Description of the task: Reproduce the text of the rows below verbatim, starting at the line that contains "The Early Fall" and continuing through the end of the rows. Leave the pictures out.

Stored data:
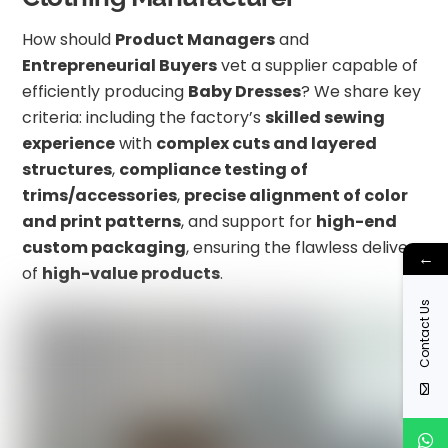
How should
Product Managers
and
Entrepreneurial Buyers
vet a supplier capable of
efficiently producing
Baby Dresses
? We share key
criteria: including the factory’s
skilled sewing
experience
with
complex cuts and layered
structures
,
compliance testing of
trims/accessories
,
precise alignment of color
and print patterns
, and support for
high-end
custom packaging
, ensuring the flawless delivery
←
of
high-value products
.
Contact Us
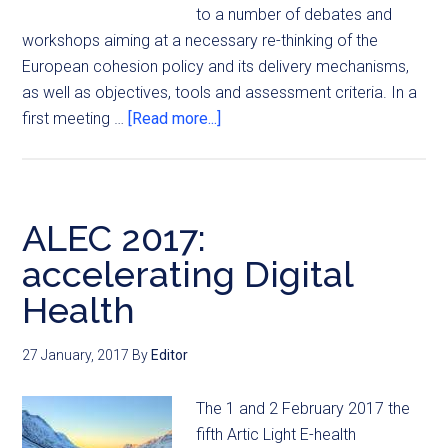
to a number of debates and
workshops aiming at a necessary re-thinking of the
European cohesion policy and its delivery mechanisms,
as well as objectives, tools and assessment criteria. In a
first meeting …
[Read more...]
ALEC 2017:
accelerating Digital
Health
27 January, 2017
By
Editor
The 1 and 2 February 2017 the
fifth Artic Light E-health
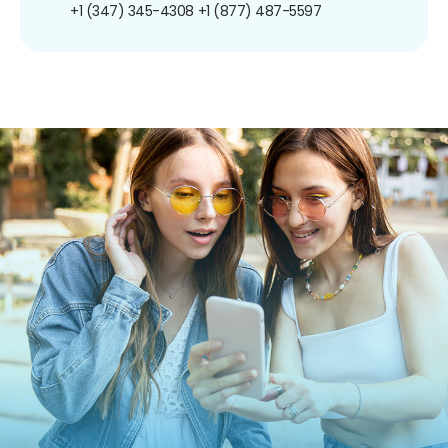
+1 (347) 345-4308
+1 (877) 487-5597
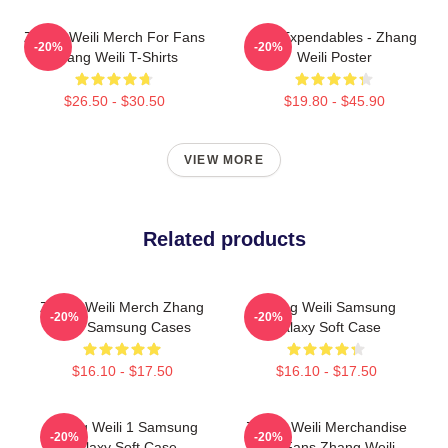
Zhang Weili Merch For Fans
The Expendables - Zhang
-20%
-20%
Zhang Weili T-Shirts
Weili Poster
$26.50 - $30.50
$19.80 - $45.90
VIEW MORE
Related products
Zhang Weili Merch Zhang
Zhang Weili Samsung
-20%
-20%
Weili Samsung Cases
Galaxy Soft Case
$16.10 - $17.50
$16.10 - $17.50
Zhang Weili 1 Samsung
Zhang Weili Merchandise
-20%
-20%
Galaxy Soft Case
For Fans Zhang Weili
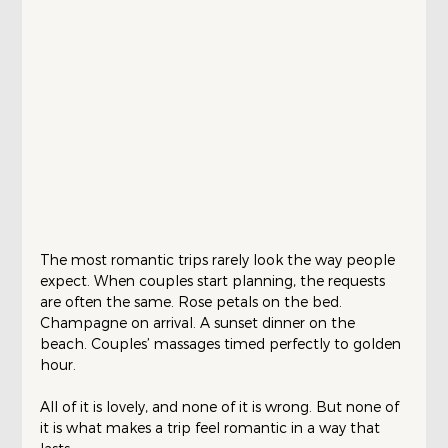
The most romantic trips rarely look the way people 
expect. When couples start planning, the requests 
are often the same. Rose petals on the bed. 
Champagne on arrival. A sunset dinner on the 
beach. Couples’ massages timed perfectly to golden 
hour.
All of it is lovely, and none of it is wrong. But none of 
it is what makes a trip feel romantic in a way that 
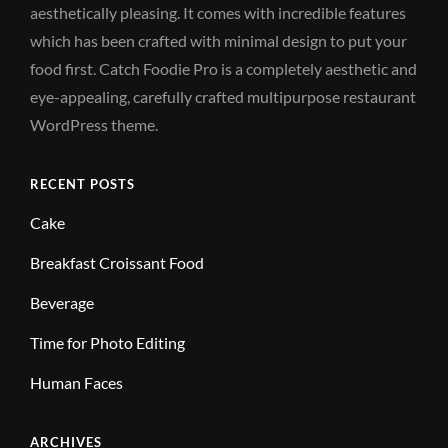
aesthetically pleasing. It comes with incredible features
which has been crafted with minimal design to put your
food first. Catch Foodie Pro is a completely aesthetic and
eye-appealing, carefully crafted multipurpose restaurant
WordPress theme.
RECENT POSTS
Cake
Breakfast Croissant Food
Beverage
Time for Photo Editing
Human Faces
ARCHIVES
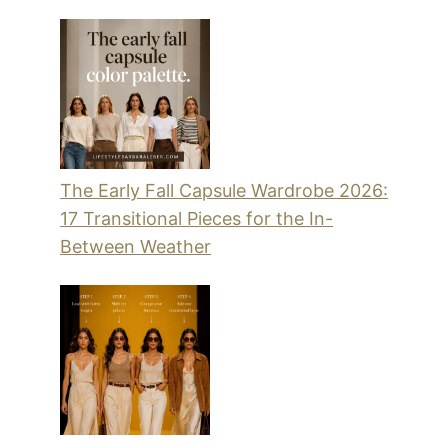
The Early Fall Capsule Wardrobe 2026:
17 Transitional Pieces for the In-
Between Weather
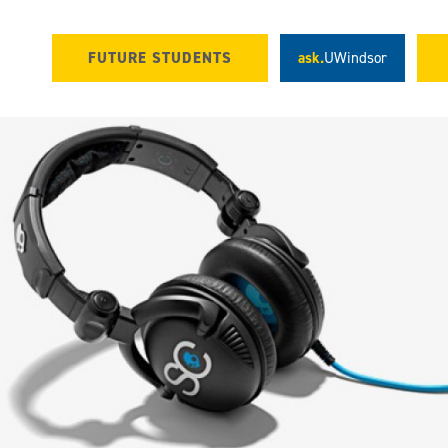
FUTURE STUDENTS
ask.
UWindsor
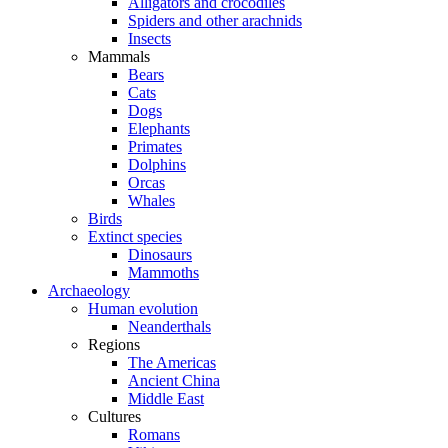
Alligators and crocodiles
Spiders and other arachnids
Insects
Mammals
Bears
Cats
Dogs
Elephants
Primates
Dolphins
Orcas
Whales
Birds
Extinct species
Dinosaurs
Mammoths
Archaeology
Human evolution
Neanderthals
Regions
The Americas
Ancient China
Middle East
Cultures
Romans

Result of this exercise:
The Early Fall Capsule Wardrobe 2026:
17 Transitional Pieces for the In-
Between Weather
FUTURE STUDENTS
ask.
UWindsor
Alligators and crocodiles
Spiders and other arachnids
Insects
Mammals
Bears
Cats
Dogs
Elephants
Primates
Dolphins
Orcas
Whales
Birds
Extinct species
Dinosaurs
Mammoths
Archaeology
Human evolution
Neanderthals
Regions
The Americas
Ancient China
Middle East
Cultures
Romans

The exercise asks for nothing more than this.